10 Consumer Defensive Stocks to Buy Now

Consumer spending habits are evolving under the weight of rising costs and economic uncrtainty, prompting investors to reevaluate where they place their confidence. In this climate, companies that supply essential goods—groceries, household necessities, and personal care products—are drawing renewed interest. These firms operate in sectors where demand holds steady regardless of broader financial trends, offering a measure of stability in unpredictable times. Kroger interim CEO Ron Sargent recently underscored this shift during the company’s Q1 earnings call, noting that “customers are managing their budgets carefully and shifting toward value-oriented items, including private-label and promotional products.” His remarks echo a growing consensus among retail leaders: consumers aren’t cutting back on what they need—they’re being smarter about how they buy it.

This renewed focus on value plays directly into the strengths of the consumer defensive sector. Firms with established distribution networks, trusted brands, and operational discipline are well-positioned to meet current demand patterns while protecting margins. As a result, investors are viewing these businesses not just as defensive plays, but as steady performers in a market searching for balance. For those looking to shield their portfolios while still participating in long-term growth, the case for consumer defensive stocks is gaining strength.

10 Consumer Defensive Stocks to Buy Now

Aerial view of a shopping mall bustling with consumers.

+---+

● Exercise tasks:
A: Who does the consumer defensive stocks article name as Kroger's interim CEO?
B: Write out the consumer defensive stocks article again, starting with "This renewed focus" and going on through "bustling with consumers.", changing "margins" to "profits".
The items after this are separate material from the consumer defensive stocks article.

+---+

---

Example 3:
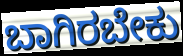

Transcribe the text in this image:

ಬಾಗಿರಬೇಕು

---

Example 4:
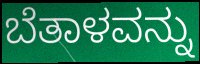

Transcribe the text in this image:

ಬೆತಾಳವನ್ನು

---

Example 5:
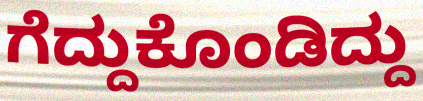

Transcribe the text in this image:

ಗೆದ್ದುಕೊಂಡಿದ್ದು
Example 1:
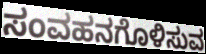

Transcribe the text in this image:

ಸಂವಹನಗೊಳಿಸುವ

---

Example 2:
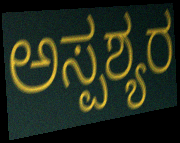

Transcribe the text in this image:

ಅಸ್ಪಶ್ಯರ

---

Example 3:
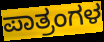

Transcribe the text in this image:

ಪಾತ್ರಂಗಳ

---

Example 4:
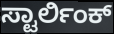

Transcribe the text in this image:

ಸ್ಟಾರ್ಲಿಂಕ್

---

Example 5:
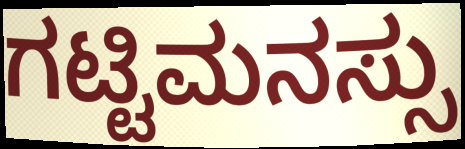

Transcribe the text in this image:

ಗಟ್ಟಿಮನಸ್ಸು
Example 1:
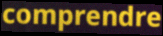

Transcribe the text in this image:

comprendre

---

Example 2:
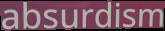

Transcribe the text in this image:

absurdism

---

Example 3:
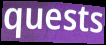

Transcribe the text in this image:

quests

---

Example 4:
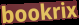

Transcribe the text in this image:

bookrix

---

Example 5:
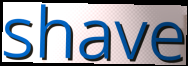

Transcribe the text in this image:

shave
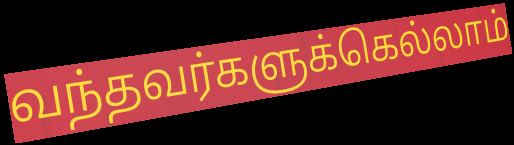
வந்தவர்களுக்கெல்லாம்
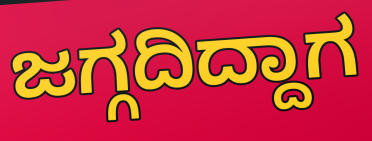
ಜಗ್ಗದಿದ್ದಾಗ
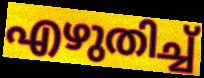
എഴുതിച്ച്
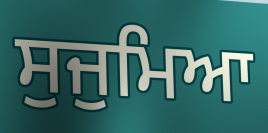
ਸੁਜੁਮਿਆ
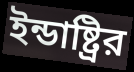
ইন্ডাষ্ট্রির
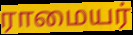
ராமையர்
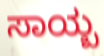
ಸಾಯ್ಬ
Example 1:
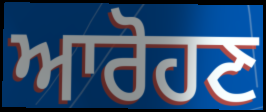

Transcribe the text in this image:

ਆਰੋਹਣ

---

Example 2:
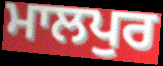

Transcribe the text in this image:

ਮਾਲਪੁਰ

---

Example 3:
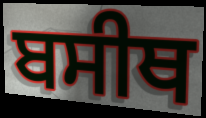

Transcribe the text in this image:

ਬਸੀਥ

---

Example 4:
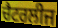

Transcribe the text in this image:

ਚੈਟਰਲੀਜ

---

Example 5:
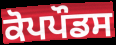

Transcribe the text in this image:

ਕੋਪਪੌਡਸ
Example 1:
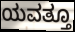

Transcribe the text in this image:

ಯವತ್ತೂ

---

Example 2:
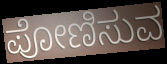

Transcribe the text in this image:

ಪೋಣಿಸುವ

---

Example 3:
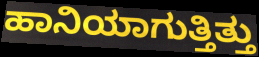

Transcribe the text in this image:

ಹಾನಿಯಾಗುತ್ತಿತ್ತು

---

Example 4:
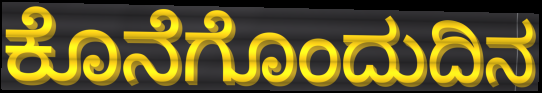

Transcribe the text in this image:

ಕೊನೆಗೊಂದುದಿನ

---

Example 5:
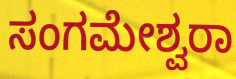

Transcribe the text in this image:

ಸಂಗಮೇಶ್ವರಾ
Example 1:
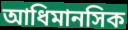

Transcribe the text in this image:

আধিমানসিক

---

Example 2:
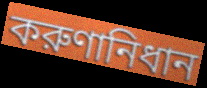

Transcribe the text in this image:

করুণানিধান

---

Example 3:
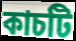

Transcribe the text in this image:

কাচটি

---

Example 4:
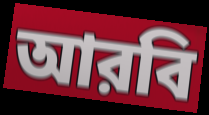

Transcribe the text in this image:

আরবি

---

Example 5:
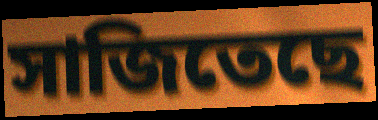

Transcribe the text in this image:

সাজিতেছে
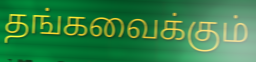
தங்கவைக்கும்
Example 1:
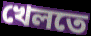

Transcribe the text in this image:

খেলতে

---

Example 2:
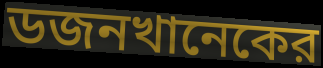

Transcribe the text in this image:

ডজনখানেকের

+---+

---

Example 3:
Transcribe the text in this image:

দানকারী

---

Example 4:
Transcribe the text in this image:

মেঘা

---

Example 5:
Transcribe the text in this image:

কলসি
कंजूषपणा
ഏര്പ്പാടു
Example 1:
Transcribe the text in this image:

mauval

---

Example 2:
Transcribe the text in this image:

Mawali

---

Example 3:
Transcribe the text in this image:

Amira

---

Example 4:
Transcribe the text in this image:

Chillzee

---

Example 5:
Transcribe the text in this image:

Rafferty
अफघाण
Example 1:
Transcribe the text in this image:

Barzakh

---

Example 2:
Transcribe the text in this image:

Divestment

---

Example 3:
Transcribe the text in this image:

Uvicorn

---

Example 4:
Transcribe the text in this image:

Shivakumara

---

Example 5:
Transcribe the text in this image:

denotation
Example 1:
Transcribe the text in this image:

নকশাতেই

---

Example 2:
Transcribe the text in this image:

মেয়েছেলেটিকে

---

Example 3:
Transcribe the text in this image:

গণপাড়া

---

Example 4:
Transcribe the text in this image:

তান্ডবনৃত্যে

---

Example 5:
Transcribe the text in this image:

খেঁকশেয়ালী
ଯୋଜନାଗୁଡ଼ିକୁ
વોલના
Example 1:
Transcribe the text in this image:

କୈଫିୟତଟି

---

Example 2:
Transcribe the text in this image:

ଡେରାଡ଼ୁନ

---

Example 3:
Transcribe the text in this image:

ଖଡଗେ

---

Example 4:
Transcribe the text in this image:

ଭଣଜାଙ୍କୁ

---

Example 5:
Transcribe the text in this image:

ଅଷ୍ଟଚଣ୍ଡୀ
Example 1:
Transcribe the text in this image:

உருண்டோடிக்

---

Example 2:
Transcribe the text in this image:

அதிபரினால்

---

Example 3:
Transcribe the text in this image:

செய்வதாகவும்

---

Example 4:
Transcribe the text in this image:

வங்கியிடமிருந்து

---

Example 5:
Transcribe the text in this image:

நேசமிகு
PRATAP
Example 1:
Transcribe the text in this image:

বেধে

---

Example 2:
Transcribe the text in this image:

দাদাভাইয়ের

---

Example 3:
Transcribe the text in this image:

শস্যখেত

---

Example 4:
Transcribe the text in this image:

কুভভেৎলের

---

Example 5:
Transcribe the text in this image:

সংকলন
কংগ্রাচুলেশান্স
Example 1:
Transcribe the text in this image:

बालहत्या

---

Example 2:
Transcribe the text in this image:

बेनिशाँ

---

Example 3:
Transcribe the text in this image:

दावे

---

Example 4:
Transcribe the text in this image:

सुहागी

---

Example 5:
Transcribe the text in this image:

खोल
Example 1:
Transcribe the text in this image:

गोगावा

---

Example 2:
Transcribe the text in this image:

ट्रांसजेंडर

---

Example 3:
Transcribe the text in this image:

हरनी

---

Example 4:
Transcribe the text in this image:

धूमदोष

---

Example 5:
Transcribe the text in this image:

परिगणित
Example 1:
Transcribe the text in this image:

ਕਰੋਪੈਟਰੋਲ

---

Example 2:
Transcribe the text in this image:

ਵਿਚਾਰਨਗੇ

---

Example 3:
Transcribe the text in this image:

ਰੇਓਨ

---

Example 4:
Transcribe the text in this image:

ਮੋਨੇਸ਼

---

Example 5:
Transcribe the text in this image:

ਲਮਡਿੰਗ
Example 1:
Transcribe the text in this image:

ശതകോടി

+---+

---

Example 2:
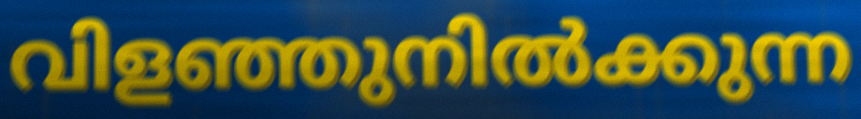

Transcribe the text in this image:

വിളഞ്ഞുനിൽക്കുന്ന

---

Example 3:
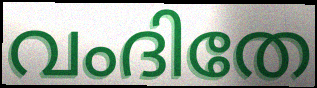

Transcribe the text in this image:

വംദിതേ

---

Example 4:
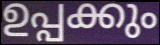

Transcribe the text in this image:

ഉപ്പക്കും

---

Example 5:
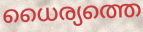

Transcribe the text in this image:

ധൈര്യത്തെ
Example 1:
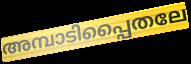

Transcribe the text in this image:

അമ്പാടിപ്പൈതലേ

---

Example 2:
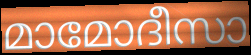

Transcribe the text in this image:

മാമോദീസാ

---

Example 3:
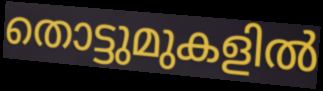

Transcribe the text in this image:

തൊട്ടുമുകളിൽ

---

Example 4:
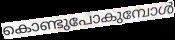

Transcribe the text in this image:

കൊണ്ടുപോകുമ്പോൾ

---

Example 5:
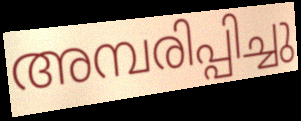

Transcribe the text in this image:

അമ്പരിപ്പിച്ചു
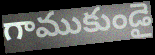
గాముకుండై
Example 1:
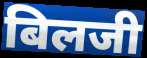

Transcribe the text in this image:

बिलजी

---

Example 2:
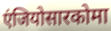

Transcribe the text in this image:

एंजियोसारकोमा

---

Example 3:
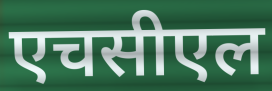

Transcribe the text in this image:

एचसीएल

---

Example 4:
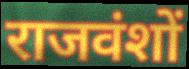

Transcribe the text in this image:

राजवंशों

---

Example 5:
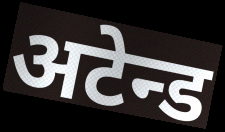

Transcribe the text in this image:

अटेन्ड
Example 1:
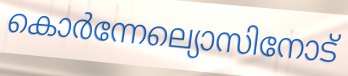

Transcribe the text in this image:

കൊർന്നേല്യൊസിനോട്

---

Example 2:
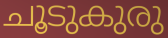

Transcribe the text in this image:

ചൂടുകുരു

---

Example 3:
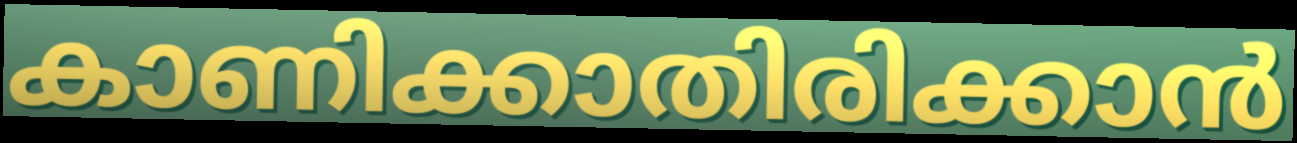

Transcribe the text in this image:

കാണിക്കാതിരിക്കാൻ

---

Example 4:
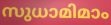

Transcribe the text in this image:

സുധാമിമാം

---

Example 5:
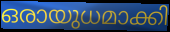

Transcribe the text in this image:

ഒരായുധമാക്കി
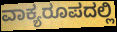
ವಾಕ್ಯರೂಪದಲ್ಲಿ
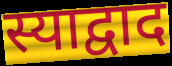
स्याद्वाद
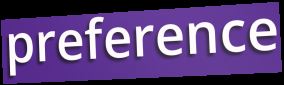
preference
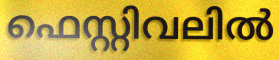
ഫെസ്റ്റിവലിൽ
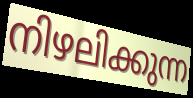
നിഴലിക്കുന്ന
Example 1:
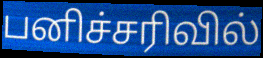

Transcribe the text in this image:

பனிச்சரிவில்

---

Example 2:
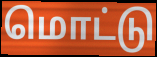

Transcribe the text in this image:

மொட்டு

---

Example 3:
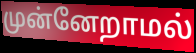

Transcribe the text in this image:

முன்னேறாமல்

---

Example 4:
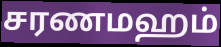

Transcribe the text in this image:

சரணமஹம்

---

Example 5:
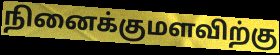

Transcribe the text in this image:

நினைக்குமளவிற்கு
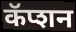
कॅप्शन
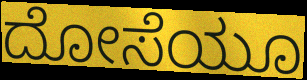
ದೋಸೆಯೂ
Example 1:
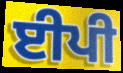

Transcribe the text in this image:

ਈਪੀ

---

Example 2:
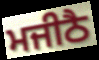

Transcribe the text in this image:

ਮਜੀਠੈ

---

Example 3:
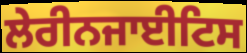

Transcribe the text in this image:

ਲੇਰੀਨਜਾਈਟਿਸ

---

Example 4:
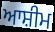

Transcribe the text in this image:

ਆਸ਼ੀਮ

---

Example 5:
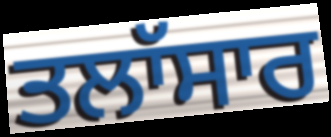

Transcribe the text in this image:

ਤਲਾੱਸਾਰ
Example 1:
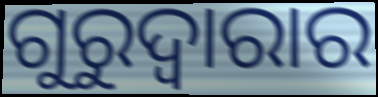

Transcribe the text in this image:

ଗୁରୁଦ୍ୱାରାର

+---+

● Solutions:
A: Ron Sargent

B:
This renewed focus on value plays directly into the strengths of the consumer defensive sector. Firms with established distribution networks, trusted brands, and operational discipline are well-positioned to meet current demand patterns while protecting profits. As a result, investors are viewing these businesses not just as defensive plays, but as steady performers in a market searching for balance. For those looking to shield their portfolios while still participating in long-term growth, the case for consumer defensive stocks is gaining strength.

10 Consumer Defensive Stocks to Buy Now

Aerial view of a shopping mall bustling with consumers.